Is the more common UK Flat White size 6 or 8 oz?

Cheers


----------



## Burnzy (Apr 17, 2014)

6 i think...


----------



## The Systemic Kid (Nov 23, 2012)

No set standard but would say flat white territory is in the 150-180ml range which is approx 5-6oz. Above that, you're in cap territory.


----------



## nekromantik (Nov 13, 2011)

I noticed a lot of cafes use 8oz cups for flat whites.

In aussyland I heard its 8oz for flat whites but yeah thats more cappa.


----------



## garydyke1 (Mar 9, 2011)

Never heard of a capp being anything other than a single shot in a 5-5.5oz cup with a thick cap of micro foam , its a drink of balance and texture.

Flat white is a double shot in the same size cup but thin layer of foam. 7-8oz is latte territory


----------



## Mrboots2u (May 10, 2013)

garydyke1 said:


> Never heard of a capp being anything other than a single shot in a 5-5.5oz cup with a thick cap of micro foam , its a drink of balance and texture.
> 
> Flat white is a double shot in the same size cup but thin layer of foam. 7-8oz is latte territory


Ah you converted me to the split shot

One in a completion sized cup for a capp a while ago ...


----------



## Scotford (Apr 24, 2014)

Never saw a flat white over 6oz in oz.


----------



## frandavi99 (Jun 8, 2014)

Aussie flat whites are usually 1 shot in 6oz cup. Kiwi is usually 2 shots in 6oz cup. Not sure about the UK, not enough good cafes near me to find out. I make them the Aussie way at home for the wife though.


----------



## 7493 (May 29, 2014)

Around here a flat white (from the few places that offer it) is a double shot in a 6 oz cup or glass with microfoamed milk. One place always checks that's what you want because the name has fooled a few innocents into thinking it's just an ordinary (weak) white coffee.


----------



## Scotford (Apr 24, 2014)

frandavi99 said:


> Aussie flat whites are usually 1 shot in 6oz cup. Kiwi is usually 2 shots in 6oz cup. Not sure about the UK, not enough good cafes near me to find out. I make them the Aussie way at home for the wife though.

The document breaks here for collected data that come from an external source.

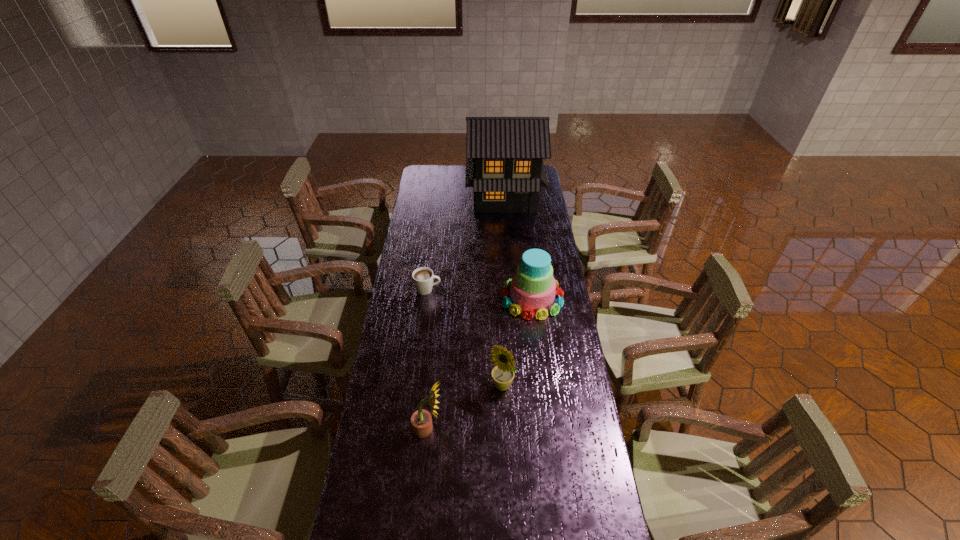
Where is `blank space at the left edge of the desktop`? blank space at the left edge of the desktop is located at coordinates (370, 416).

Locate an element on the screen. The height and width of the screenshot is (540, 960). free space at the right edge is located at coordinates (565, 361).

This screenshot has height=540, width=960. Identify the location of empty space that is in between the nearest object and the cake. (480, 363).

You are a GUI agent. You are given a task and a screenshot of the screen. Output one action in this format:
    pyautogui.click(x=<x>, y=<y>)
    Task: Click on the vacant space in between the tallest object and the shortest object
    
    Given the screenshot: What is the action you would take?
    pyautogui.click(x=466, y=242)

Find the location of a particular element. This screenshot has width=960, height=540. vacant space that's between the dollhouse and the nearest object is located at coordinates (466, 312).

I want to click on free point between the cake and the tallest object, so click(518, 247).

You are a GUI agent. You are given a task and a screenshot of the screen. Output one action in this format:
    pyautogui.click(x=<x>, y=<y>)
    Task: Click on the object that is the fourth closest to the nearer sunflower
    The width and height of the screenshot is (960, 540).
    Given the screenshot: What is the action you would take?
    pos(504,155)

The image size is (960, 540). Identify the location of object that ranks as the fourth closest to the shortest object. (421, 420).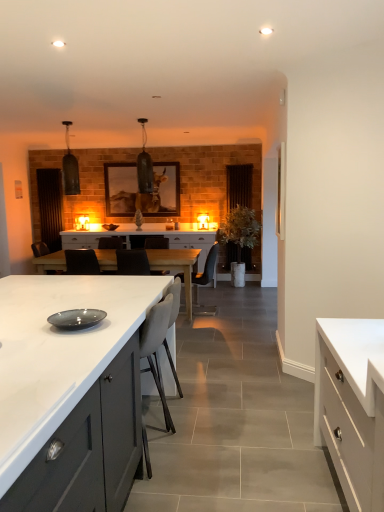
Find the location of a particular element. This screenshot has width=384, height=512. free location in front of matte gray plate at center is located at coordinates (69, 342).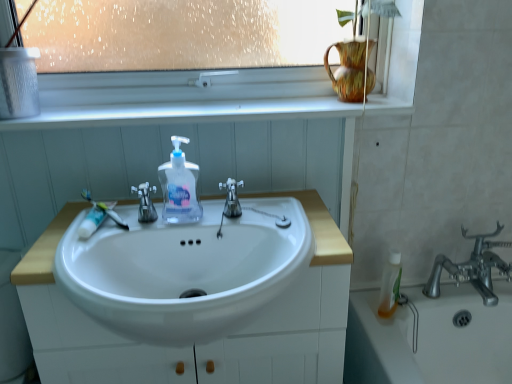
Question: Should I look upward or downward to see white matte toothpaste at left?

Choices:
 (A) up
 (B) down

Answer: (B)

Question: From a real-world perspective, is white plastic toothbrush at left beneath white matte toothpaste at left?

Choices:
 (A) yes
 (B) no

Answer: (B)

Question: Is white plastic toothbrush at left thinner than white matte toothpaste at left?

Choices:
 (A) no
 (B) yes

Answer: (A)

Question: Is white plastic toothbrush at left further to the viewer compared to white matte toothpaste at left?

Choices:
 (A) yes
 (B) no

Answer: (A)

Question: From a real-world perspective, is white plastic toothbrush at left located higher than white matte toothpaste at left?

Choices:
 (A) no
 (B) yes

Answer: (B)

Question: Does white plastic toothbrush at left have a larger size compared to white matte toothpaste at left?

Choices:
 (A) yes
 (B) no

Answer: (B)

Question: From the image's perspective, is white plastic toothbrush at left located above white matte toothpaste at left?

Choices:
 (A) no
 (B) yes

Answer: (B)

Question: Is the position of white glossy cabinet at center more distant than that of satin nickel faucet at center, acting as the first tap starting from the left?

Choices:
 (A) yes
 (B) no

Answer: (B)

Question: Is white glossy cabinet at center positioned in front of satin nickel faucet at center, arranged as the second tap when viewed from the right?

Choices:
 (A) yes
 (B) no

Answer: (A)

Question: Is white glossy cabinet at center beside satin nickel faucet at center, arranged as the second tap when viewed from the right?

Choices:
 (A) no
 (B) yes

Answer: (A)

Question: Does white glossy cabinet at center have a larger size compared to satin nickel faucet at center, acting as the first tap starting from the left?

Choices:
 (A) no
 (B) yes

Answer: (B)

Question: Is white glossy cabinet at center positioned far away from satin nickel faucet at center, arranged as the second tap when viewed from the right?

Choices:
 (A) no
 (B) yes

Answer: (A)

Question: Does white glossy cabinet at center have a smaller size compared to satin nickel faucet at center, acting as the first tap starting from the left?

Choices:
 (A) no
 (B) yes

Answer: (A)

Question: Is translucent plastic mouthwash at lower right to the left of satin nickel faucet at center, arranged as the second tap when viewed from the right, from the viewer's perspective?

Choices:
 (A) yes
 (B) no

Answer: (B)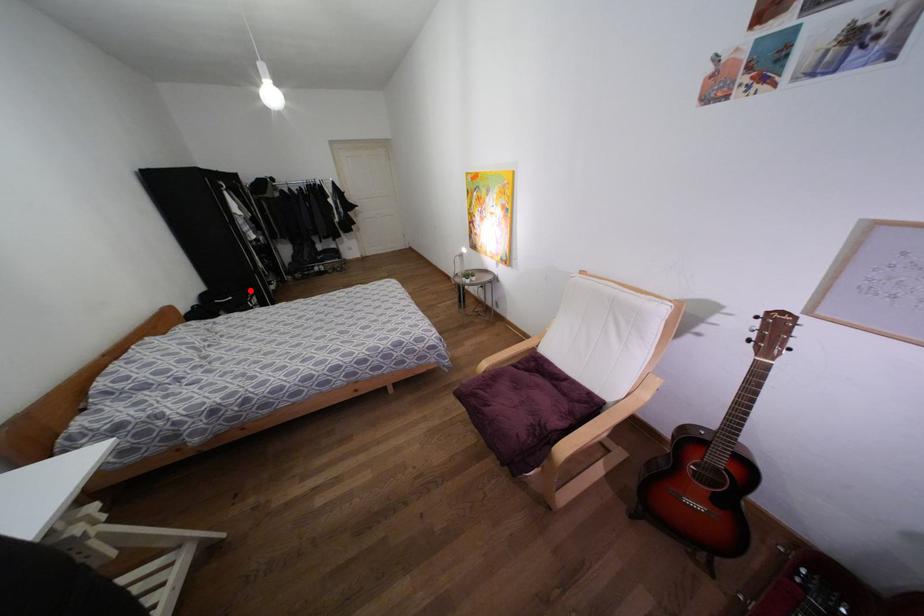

Not any of the specialty cafes I've been to or worked at in Oz. 35-40g in a 5 or 6oz cup.


----------



## frandavi99 (Jun 8, 2014)

It was a generalisation, based largely on my wife's experience working in a Sydney cafe. 1oz of coffee to 5oz of milk in a 6oz cup. We discussed it a lot at the time as the cafe was using 8oz takeaway cups which ruined the whole ratio; although we did see a lot of cafes starting to use 6oz cups for takeaway as well later on.


----------



## Glenn (Jun 14, 2008)

In the UK 5.5 or 6oz is common

In Australia and NZ the ratios are now wider than they used to be


----------